OPINION: Three reasons why red-light cameras should stay in Manatee

·3 min read

The Manatee County commissioners recently signaled their support for ending the county’s red-light camera program in October, which is when a contract with the county’s equipment vendor is set to expire.

More: No more red-light cameras in Manatee County? Program set to expire in October

Sigh.

Actually, the commissioners' move isn't all that surprising given that only several months ago, they voted to suspend any efforts to issue tickets to motorists making illegal right turns at intersections with traffic cameras.

But that doesn't change the reality that ending Manatee County's red-light camera program would a bad, horrible, terrible, ludicrous – oh, by the way, did we mention "bad"? – idea. And here are three reasons why:

1. Numerous studies continue to show that red-light cameras, when properly maintained and coordinated, can help prevent accidents and save lives.

For example, exhaustive research by the nonprofit Insurance Institute for Highway Safety revealed a 21% reduction in fatal red-light crashes in communities that use traffic cameras – and a 30% increase in red light-related accidents at intersections where cameras had been removed.

Shouldn’t figures like these mean something when it comes to promoting, encouraging and enforcing safe driving in Manatee County? Or is it more important to completely get rid of red-light cameras in the community simply because, as County Commissioner George Kruse suggested, people don’t “like them”?

Well, a lot of people probably aren't crazy about getting traffic tickets from Manatee County Sheriff's Office deputies, either. So are we going to apply the "Hey, people don't like it, so don't do it" principle to that, too, Commissioner Kruse?

There's a strong chance that Manatee County's current red-light traffic camera program will end in October.
There's a strong chance that Manatee County's current red-light traffic camera program will end in October.

2. Driving in America has rarely been more dangerous than it is today. Period.

How dangerous?

According to data just released by the National Highway Traffic Safety Administration, more people died on U.S. roadways in 2021 than in any year since 2005 – and 4,091 more people died in motor vehicle crashes last year than in 2020.

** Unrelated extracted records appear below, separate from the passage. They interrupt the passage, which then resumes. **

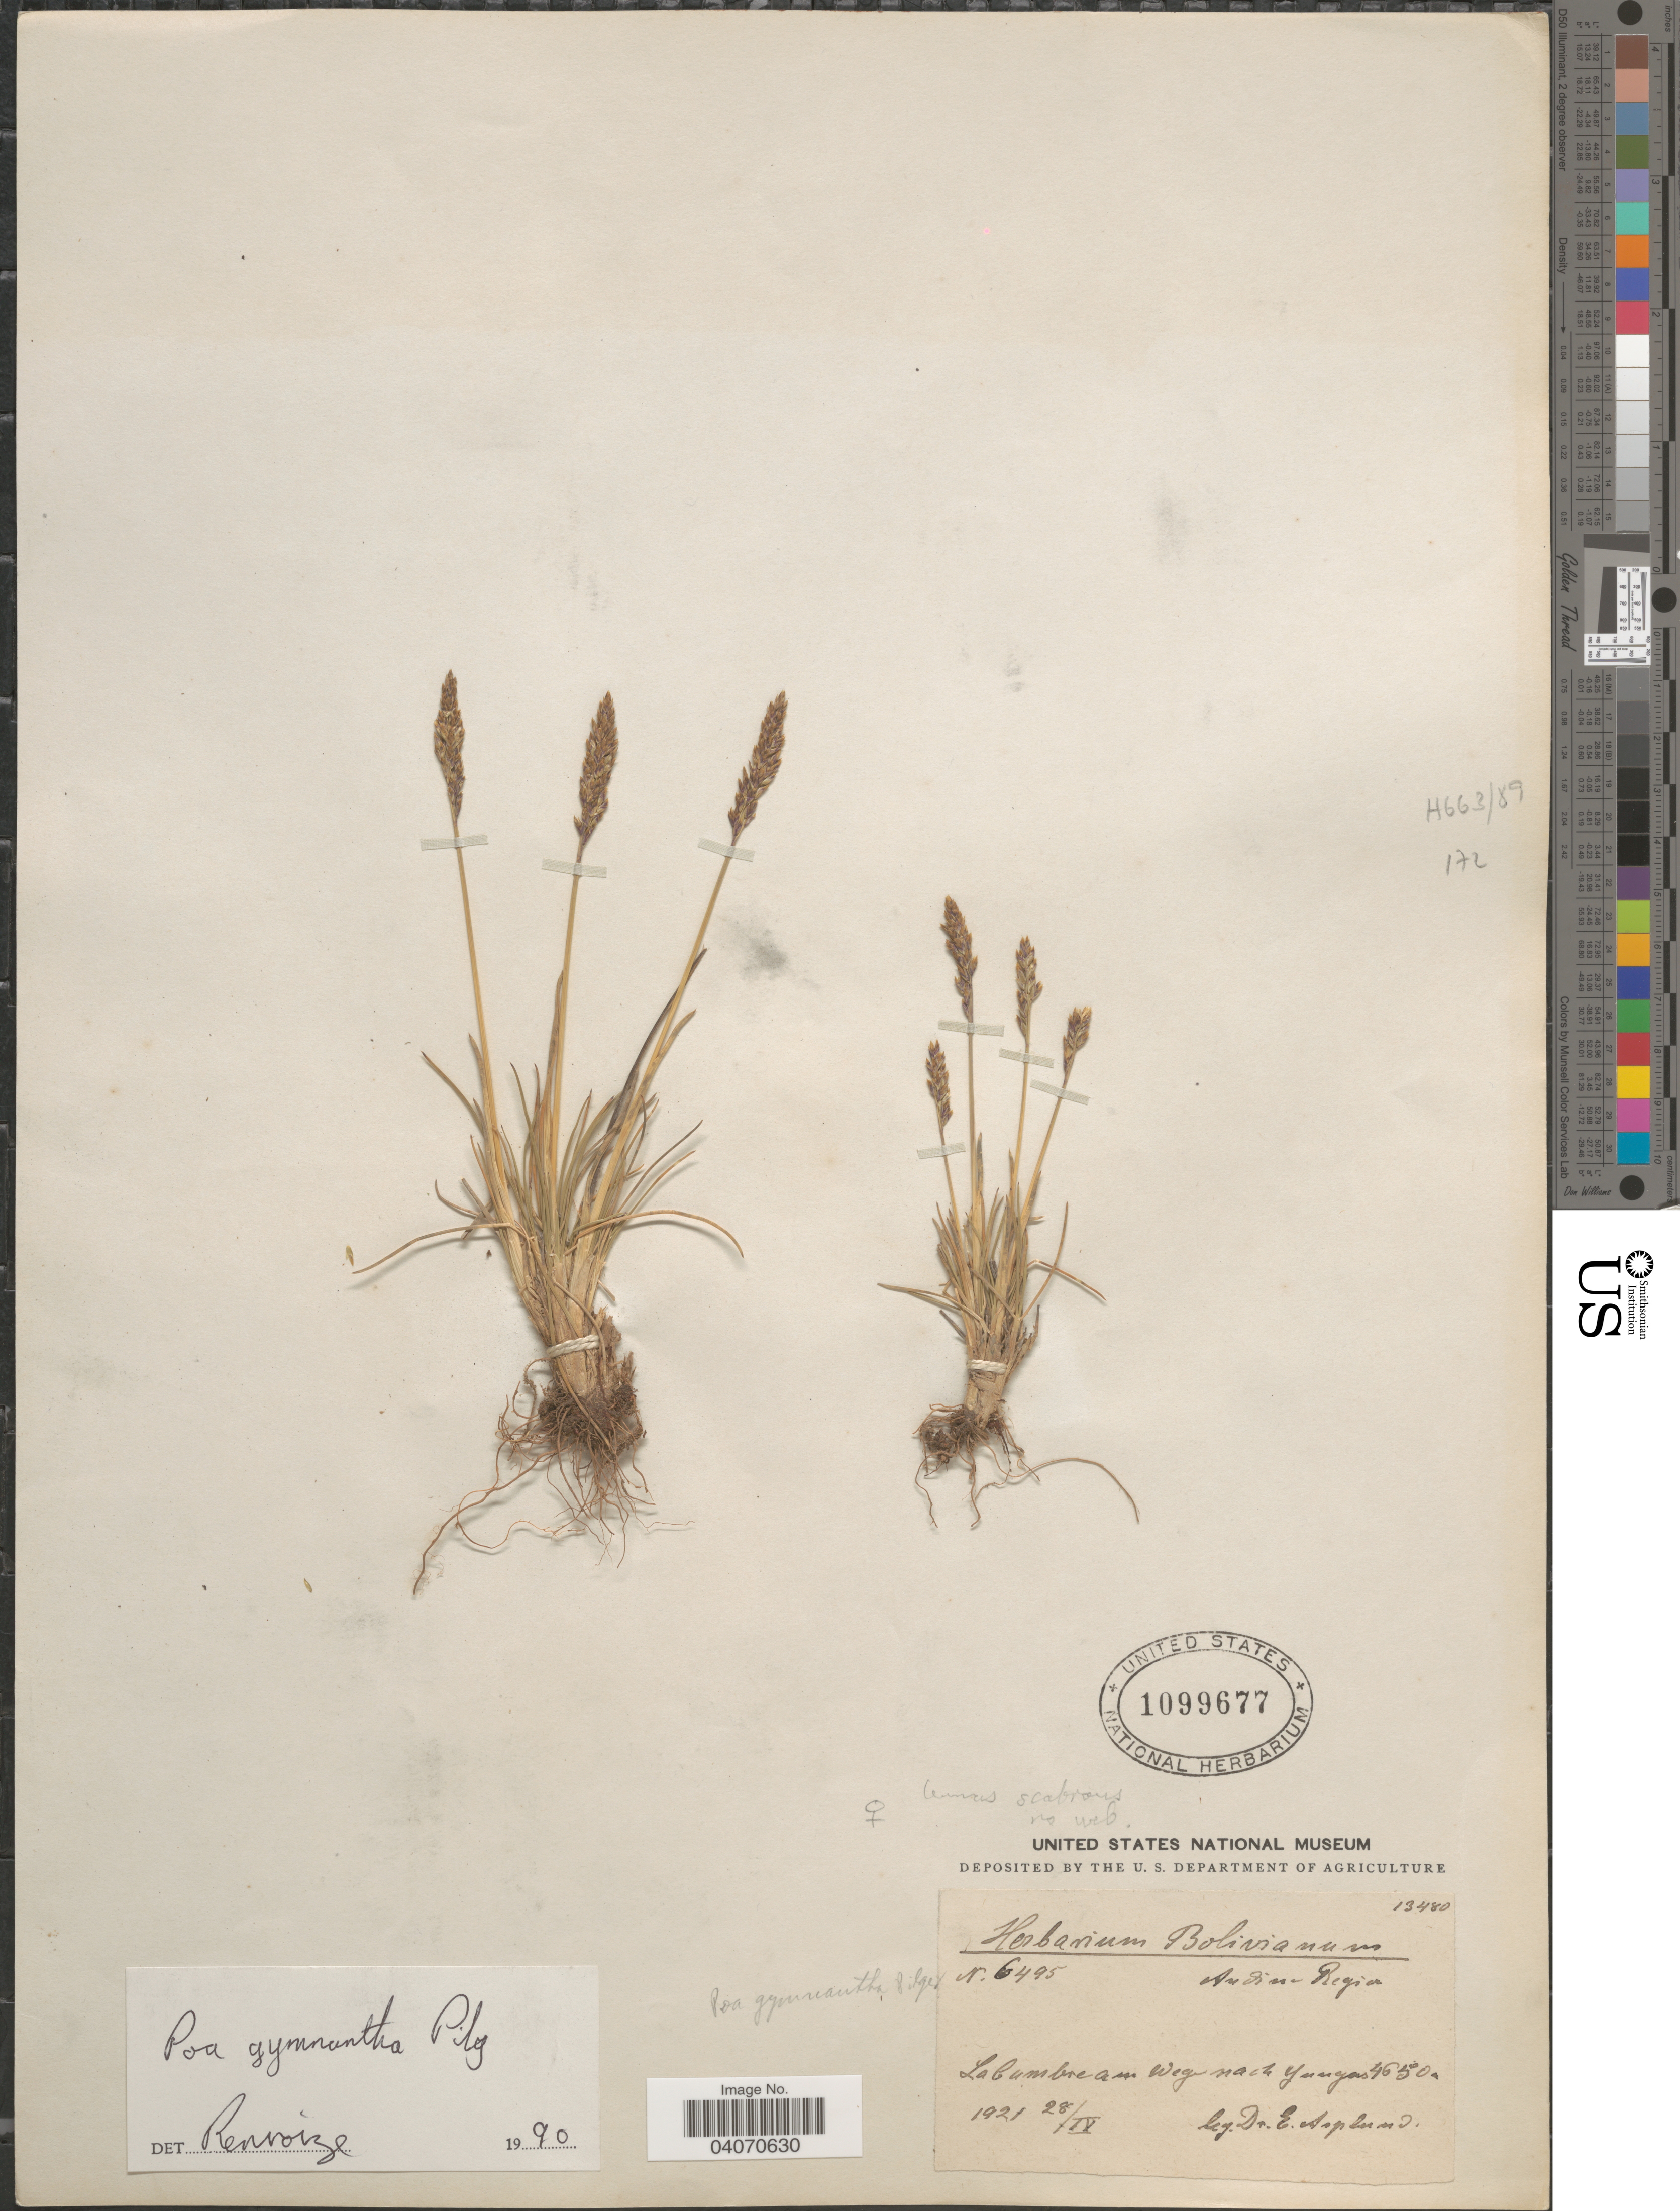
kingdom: Plantae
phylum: Tracheophyta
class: Liliopsida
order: Poales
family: Poaceae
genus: Poa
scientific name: Poa gymnantha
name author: Pilg.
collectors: E. Asplund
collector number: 6495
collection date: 1921-04-28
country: Bolivia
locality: Andine Region. La Cumbre am Wege nach Yungas.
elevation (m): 4650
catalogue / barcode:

In fact, things are so bad on America’s roads – not merely for drivers, but for pedestrians, cyclists and anyone else brave enough to venture anywhere where vehicles are traveling – that the Biden administration is sending $5 billion to communities around the country to implement programs aimed at reducing traffic deaths and increasing safety.

If anything, the Manatee County commissioners should be trying to figure out if there's a way to get federal money to improve Manatee’s red-light camera enforcement efforts. And they certainly shouldn't be trying to score cheap political points with the county’s wannabe drag racers by scrapping the use of traffic cameras.

3. See reasons “1” and “2” above.

They are pretty self-explanatory in making the case for keeping red-light traffic cameras in Manatee County, and they should be pretty persuasive, as well.

It’s never too late to do the right thing, and Manatee County's commissioners can do what’s both wise and safe by reversing course on their misguided plan to end the county’s red-light camera program.